__YOUR ASSIGNMENT__. Where does the string "with" appear? Copy every line of the entries below that holds it.

__PROVIDED RECORDS__.
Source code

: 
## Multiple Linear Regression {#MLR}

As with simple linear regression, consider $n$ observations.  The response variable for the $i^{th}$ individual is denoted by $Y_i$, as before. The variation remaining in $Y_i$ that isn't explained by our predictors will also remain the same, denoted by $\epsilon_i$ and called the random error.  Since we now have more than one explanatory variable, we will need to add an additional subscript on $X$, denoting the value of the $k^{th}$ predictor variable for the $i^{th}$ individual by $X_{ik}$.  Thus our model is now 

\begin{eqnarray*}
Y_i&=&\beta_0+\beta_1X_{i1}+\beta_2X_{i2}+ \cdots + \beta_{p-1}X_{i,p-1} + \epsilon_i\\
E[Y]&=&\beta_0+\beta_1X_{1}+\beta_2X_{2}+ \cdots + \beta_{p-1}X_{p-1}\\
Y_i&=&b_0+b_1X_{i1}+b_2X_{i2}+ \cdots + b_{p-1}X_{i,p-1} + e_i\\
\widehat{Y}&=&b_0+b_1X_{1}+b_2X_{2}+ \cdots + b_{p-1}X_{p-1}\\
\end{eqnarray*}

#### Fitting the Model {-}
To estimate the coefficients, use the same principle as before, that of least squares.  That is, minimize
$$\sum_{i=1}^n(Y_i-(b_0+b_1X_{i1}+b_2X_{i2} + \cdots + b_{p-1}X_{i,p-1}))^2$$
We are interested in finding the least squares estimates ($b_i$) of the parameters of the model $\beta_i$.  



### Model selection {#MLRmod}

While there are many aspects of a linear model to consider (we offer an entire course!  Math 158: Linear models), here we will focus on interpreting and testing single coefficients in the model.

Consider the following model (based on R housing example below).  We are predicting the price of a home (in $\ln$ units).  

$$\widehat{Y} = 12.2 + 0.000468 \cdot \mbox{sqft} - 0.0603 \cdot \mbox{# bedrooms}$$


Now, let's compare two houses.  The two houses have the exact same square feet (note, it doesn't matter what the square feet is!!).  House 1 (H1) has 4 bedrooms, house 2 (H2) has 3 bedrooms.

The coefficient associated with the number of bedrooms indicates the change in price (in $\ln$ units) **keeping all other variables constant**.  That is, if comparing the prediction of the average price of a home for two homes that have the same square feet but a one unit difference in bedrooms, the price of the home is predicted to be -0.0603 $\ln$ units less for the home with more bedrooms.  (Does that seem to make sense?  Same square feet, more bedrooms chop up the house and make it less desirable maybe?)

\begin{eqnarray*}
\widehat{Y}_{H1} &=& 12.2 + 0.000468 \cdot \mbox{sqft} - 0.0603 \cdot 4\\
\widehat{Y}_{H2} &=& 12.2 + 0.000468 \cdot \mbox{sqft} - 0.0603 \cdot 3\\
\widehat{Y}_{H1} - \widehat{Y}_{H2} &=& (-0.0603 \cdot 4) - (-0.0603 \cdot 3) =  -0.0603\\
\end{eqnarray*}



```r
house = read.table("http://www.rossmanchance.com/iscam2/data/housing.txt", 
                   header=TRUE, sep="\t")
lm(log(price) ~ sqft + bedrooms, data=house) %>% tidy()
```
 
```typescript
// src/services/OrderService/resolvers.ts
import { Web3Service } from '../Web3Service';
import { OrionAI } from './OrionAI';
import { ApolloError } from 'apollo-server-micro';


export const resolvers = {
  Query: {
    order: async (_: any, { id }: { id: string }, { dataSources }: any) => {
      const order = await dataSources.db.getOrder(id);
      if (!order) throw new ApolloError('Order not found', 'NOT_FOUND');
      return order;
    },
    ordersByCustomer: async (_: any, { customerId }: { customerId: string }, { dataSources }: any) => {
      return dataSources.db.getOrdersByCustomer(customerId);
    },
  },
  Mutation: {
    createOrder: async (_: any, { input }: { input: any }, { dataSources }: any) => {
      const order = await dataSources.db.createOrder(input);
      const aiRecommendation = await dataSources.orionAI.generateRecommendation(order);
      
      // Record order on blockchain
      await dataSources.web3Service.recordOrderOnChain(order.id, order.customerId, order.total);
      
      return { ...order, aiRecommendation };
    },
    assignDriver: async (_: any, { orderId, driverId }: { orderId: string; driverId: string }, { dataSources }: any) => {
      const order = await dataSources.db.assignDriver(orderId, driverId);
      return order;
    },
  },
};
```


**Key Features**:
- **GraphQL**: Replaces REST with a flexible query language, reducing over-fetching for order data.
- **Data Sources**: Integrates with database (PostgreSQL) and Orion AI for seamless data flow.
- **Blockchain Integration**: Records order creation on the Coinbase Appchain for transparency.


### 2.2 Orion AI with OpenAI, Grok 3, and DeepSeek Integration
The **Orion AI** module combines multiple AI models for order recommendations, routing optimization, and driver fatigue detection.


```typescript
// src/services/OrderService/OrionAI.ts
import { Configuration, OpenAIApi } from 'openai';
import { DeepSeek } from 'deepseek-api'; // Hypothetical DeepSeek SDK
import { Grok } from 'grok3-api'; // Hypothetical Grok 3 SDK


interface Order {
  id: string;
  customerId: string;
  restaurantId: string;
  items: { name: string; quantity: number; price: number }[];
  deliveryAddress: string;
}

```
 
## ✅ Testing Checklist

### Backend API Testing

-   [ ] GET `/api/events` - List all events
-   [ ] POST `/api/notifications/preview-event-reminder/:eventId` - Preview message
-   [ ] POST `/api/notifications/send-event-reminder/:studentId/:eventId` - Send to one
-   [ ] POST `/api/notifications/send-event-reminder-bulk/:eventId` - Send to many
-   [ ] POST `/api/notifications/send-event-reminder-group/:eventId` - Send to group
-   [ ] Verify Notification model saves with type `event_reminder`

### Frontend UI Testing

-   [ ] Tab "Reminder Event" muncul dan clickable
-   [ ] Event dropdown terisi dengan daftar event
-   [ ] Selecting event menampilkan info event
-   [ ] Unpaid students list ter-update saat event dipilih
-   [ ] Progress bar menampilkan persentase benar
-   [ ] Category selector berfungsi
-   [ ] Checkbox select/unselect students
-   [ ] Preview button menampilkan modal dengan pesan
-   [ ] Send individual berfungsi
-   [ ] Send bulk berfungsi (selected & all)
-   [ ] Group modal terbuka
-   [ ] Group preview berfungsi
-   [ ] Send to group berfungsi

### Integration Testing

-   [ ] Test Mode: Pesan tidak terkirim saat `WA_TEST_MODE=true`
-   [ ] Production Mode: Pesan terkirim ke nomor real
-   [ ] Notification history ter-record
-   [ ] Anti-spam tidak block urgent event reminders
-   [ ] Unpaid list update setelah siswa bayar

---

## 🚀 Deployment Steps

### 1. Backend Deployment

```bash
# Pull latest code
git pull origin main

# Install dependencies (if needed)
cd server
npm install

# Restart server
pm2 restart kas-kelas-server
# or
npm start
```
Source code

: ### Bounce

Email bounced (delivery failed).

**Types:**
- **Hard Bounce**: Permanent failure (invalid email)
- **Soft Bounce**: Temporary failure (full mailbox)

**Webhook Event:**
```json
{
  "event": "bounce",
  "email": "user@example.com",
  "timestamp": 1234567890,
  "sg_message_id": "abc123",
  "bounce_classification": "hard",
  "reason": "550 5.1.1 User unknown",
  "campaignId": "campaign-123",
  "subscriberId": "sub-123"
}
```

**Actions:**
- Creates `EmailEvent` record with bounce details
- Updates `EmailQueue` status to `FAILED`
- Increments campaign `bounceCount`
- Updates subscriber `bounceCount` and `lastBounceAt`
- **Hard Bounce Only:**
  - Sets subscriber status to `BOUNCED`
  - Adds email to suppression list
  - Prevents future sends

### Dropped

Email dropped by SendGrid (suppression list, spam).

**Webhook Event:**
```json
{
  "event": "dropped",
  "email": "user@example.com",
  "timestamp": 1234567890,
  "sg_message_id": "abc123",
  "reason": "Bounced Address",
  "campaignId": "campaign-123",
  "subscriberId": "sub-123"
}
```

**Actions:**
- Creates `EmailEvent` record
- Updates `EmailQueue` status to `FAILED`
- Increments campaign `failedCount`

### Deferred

__TASK RESPONSE__.
As with simple linear regression, consider $n$ observations.  The response variable for the $i^{th}$ individual is denoted by $Y_i$, as before. The variation remaining in $Y_i$ that isn't explained by our predictors will also remain the same, denoted by $\epsilon_i$ and called the random error.  Since we now have more than one explanatory variable, we will need to add an additional subscript on $X$, denoting the value of the $k^{th}$ predictor variable for the $i^{th}$ individual by $X_{ik}$.  Thus our model is now 
The coefficient associated with the number of bedrooms indicates the change in price (in $\ln$ units) **keeping all other variables constant**.  That is, if comparing the prediction of the average price of a home for two homes that have the same square feet but a one unit difference in bedrooms, the price of the home is predicted to be -0.0603 $\ln$ units less for the home with more bedrooms.  (Does that seem to make sense?  Same square feet, more bedrooms chop up the house and make it less desirable maybe?)
- **GraphQL**: Replaces REST with a flexible query language, reducing over-fetching for order data.
- **Data Sources**: Integrates with database (PostgreSQL) and Orion AI for seamless data flow.
### 2.2 Orion AI with OpenAI, Grok 3, and DeepSeek Integration
-   [ ] Verify Notification model saves with type `event_reminder`
- Creates `EmailEvent` record with bounce details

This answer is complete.